Bezug: BStBl 2008 I, 988

Der BFH hat in einem Musterprozess mit entschieden, dass der Arbeitslohn eines Piloten (hier: Piloten einer irischen Fluggesellschaft), der in Deutschland wohnt, aber an Bord eines Flugzeugs im internationalen Verkehr tätig ist, in Deutschland nicht besteuert werden kann. Um den Arbeitslohn steuerfrei vereinnahmen zu können, genügt es, dass der Pilot den Besteuerungsverzicht (hier Irlands) gegenüber dem FA nachweisen kann (§ 50d Abs. 8 EStG). Für eine Versagung der Freistellung nach § 50d Abs. 9 Satz 1 Nr. 2 EStG besteht dann regelmäßig kein Raum mehr.

Zur Anwendung der Urteilsgrundsätze ergeht in Kürze eine Verwaltungsanweisung.

Unter Bezugnahme auf das Ergebnis der Erörterungen mit den obersten Finanzbehörden der Länder gilt für die Anwendung des § 50d Abs. 9 Satz 1 Nr. 2 EStG auf die Bezüge der im Inland unbeschränkt steuerpflichtigen Piloten und Flugbegleiter britischer und irischer Fluggesellschaften Folgendes:

Nach Artikel XI Abs. 5 des deutsch-britischen DBA bzw. Artikel XII Abs. 3 des deutsch-irischen DBA können Vergütungen für Dienstleistungen, die an Bord eines Luftfahrzeuges im internationalen Verkehr erbracht werden, von Großbritannien bzw. Irland besteuert werden, wenn sich der Ort der tatsächlichen Geschäftsleitung des Unternehmens in Großbritannien bzw. Irland befindet. Tatsächlich unterliegen in beiden Staaten die Vergütungen des dort nicht unbeschränkt steuerpflichtigen Flugpersonals nur insoweit einer Besteuerung, als die Vergütungen auf die in Großbritannien bzw. Irland ausgeübte Tätigkeit entfällt, d. h. soweit dortige Flughäfen angeflogen werden.
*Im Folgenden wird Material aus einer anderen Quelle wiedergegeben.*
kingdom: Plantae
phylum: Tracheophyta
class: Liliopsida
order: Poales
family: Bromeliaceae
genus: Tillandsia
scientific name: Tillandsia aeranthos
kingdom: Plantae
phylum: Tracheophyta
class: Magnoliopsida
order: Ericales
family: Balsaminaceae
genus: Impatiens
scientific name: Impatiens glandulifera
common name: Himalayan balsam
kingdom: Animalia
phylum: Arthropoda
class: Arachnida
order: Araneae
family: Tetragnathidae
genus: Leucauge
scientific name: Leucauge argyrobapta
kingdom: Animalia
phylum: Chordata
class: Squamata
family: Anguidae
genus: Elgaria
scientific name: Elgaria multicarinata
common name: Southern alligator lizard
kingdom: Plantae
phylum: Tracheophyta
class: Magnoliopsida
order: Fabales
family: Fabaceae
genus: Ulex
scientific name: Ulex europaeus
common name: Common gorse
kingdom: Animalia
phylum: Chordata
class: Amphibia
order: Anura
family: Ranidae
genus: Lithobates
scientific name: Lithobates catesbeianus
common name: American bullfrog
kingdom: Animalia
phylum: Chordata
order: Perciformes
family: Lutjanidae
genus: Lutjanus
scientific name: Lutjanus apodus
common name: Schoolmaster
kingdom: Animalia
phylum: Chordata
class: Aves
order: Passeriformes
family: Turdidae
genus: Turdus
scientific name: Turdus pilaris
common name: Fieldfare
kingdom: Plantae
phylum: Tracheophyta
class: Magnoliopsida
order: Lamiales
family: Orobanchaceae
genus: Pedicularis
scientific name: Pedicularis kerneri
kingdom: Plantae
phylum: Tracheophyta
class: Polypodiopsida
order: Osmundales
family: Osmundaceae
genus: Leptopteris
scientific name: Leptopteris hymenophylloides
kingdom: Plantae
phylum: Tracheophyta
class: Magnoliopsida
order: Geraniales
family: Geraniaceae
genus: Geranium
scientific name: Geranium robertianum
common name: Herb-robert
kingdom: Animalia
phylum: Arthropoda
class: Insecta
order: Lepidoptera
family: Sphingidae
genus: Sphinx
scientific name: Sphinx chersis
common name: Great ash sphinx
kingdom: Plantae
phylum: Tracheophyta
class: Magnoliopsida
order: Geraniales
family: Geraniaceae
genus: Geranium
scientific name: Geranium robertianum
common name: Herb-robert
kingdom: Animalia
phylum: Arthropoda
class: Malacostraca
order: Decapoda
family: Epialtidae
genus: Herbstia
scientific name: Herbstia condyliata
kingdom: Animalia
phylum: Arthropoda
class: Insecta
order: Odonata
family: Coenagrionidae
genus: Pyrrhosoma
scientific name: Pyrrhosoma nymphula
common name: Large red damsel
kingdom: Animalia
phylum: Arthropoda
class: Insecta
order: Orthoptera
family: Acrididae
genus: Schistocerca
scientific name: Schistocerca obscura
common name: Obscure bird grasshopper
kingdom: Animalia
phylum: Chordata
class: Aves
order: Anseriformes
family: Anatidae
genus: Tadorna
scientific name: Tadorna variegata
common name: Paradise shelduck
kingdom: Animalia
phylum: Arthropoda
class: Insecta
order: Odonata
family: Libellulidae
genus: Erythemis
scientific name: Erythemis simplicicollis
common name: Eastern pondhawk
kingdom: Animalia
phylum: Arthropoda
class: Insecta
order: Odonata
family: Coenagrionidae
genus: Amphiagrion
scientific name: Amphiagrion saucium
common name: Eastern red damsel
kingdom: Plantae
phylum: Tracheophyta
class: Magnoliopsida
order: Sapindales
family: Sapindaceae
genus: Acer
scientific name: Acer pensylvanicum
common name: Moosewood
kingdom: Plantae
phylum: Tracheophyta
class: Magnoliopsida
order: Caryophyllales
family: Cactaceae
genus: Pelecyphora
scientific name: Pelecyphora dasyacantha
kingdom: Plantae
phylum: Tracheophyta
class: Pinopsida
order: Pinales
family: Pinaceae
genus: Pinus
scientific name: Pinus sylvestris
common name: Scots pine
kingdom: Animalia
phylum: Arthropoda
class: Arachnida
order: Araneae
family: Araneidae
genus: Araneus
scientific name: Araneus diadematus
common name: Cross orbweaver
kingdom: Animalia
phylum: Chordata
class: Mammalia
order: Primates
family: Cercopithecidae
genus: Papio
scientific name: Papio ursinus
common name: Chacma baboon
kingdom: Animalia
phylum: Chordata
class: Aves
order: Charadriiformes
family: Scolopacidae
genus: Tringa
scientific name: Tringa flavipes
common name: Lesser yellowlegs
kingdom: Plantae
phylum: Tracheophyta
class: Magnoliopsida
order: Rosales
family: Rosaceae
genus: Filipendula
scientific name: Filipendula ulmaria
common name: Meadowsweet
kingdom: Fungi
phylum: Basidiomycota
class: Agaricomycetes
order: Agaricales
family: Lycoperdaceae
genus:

Ist Deutschland Ansässigkeitsstaat dieser Personen, sind, unabhängig vom Ort der Tätigkeit, die Vergütungen nach Artikel XVIII Abs. 2 Buchst. a Satz 1 i. V. m. Abs. 3 Buchst. b des deutsch-britischen DBA bzw. Artikel XXII Abs. 2 Buchst. a Doppelbuchstabe aa Satz 1 i. V. m. Abs. 3 des deutsch-irischen DBA von der deutschen Besteuerung auszunehmen. Das führt dazu, dass die Vergütungen aufgrund DBA überhaupt keiner Besteuerung unterliegen, wenn sie in Großbritannien bzw. Irland nicht steuerpflichtig sind.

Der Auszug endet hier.